“Kami Akan Berjuang Sampai Tanah Kami Dikembalikan” - Perlawanan Petani terhadap Perkebunan Sawit di Indonesia

Kami adalah petani dari Indonesia, produsen minyak kelapa sawit terbesar dunia. Kami menulis dari Pulau Sulawesi, wilayah di mana pemerintah dan sektor swasta tengah mendorong rencana perluasan perkebunan kelapa sawit seluas sekitar satu juta hektar melalui proyek ambisius “Sulawesi Palm Oil Belt” (1). Inisiatif ini merupakan bagian dari rencana nasional untuk mengembangkan dua puluh juta hektare perkebunan sawit di seluruh Indonesia. Di wilayah kami, Kabupaten Buol, kami telah mengalami langsung dampak negatif proyek semacam ini terhadap komunitas petani, hutan, dan lingkungan kami. Karena itu, sejak tahun 2022 kami telah berorganisasi melalui Forum Petani Plasma Buol (FPPB), sebuah wadah yang dibentuk oleh petani yang terdampak skema kemitraan sawit untuk memperjuangkan hak-hak petani dan pekerja perkebunan di sektor sawit.

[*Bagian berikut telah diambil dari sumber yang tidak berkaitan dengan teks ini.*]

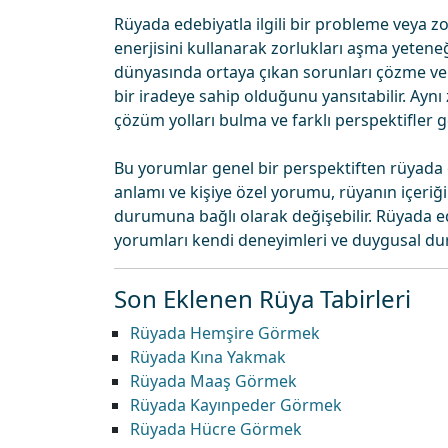
Rüyada edebiyatla ilgili bir probleme veya zo
enerjisini kullanarak zorlukları aşma yeteneğ
dünyasında ortaya çıkan sorunları çözme v
bir iradeye sahip olduğunu yansıtabilir. Ayn
çözüm yolları bulma ve farklı perspektifler 
Bu yorumlar genel bir perspektiften rüyada e
anlamı ve kişiye özel yorumu, rüyanın içeri
durumuna bağlı olarak değişebilir. Rüyada ede
yorumları kendi deneyimleri ve duygusal duru
Son Eklenen Rüya Tabirleri
Rüyada Hemşire Görmek
Rüyada Kına Yakmak
Rüyada Maaş Görmek
Rüyada Kayınpeder Görmek
Rüyada Hücre Görmek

Mari kita mulai dari awal. Kelapa sawit bukanlah tanaman asli Indonesia. Tanaman ini diperkenalkan oleh pemerintah kolonial Belanda dan kemudian dikembangkan secara luas sebagai tanaman perkebunan monokultur. Ekspansinya sangat cepat dan terus berlangsung hingga kini. Pada tahun 2023, luas total perkebunan kelapa sawit di Indonesia telah mencapai lebih dari 16 juta hektare — hampir seukuran negara Tunisia. Luas tersebut dibangun dalam waktu yang relatif singkat, sebagian besar melalui praktik ekspansi agresif yang digerakkan oleh perusahaan besar.

Banyak di antara kami masih mengingat ketika kelapa sawit pertama kali diperkenalkan di Sulawesi. Saat itu kami bahkan tidak tahu seperti apa rupa atau rasa buahnya. Di Buol, perusahaan PT Hardaya Inti Plantations (PT HIP) adalah pihak pertama yang membawa kelapa sawit pada tahun 1990-an. Saat itulah awal dari perubahan besar yang hingga kini masih memengaruhi kehidupan kami.

Kedatangan agribisnis di Buol ditandai dengan deforestasi besar-besaran. Hutan yang sebelumnya menjadi ruang hidup dan sumber penghidupan masyarakat dibabat habis untuk membuka jalan bagi perkebunan kelapa sawit. PT HIP memperoleh izin penanaman di atas lahan seluas 22.828 hektare, yang berdampak langsung pada sedikitnya 6.500 keluarga petani. Tanah dan hutan adat mereka diambil tanpa persetujuan dan digantikan oleh monokultur sawit.

Penyerobotan lahan tidak berhenti di situ. Di luar area konsesi berizin, perusahaan juga secara ilegal menguasai sekitar 5.400 hektare lahan milik petani. Tindakan ini berlangsung selama bertahun-tahun tanpa adanya keadilan bagi masyarakat. Pada tahun 2012, skandal besar mencuat ketika pemilik perusahaan, Ibu Siti Hartati, dijatuhi hukuman penjara oleh Komisi Pemberantasan Korupsi (KPK) karena terbukti menyuap Bupati Buol. Suap tersebut terkait dengan pengurusan Hak Guna Usaha (HGU) atas lahan yang telah lebih dulu ditanami sawit tanpa izin resmi.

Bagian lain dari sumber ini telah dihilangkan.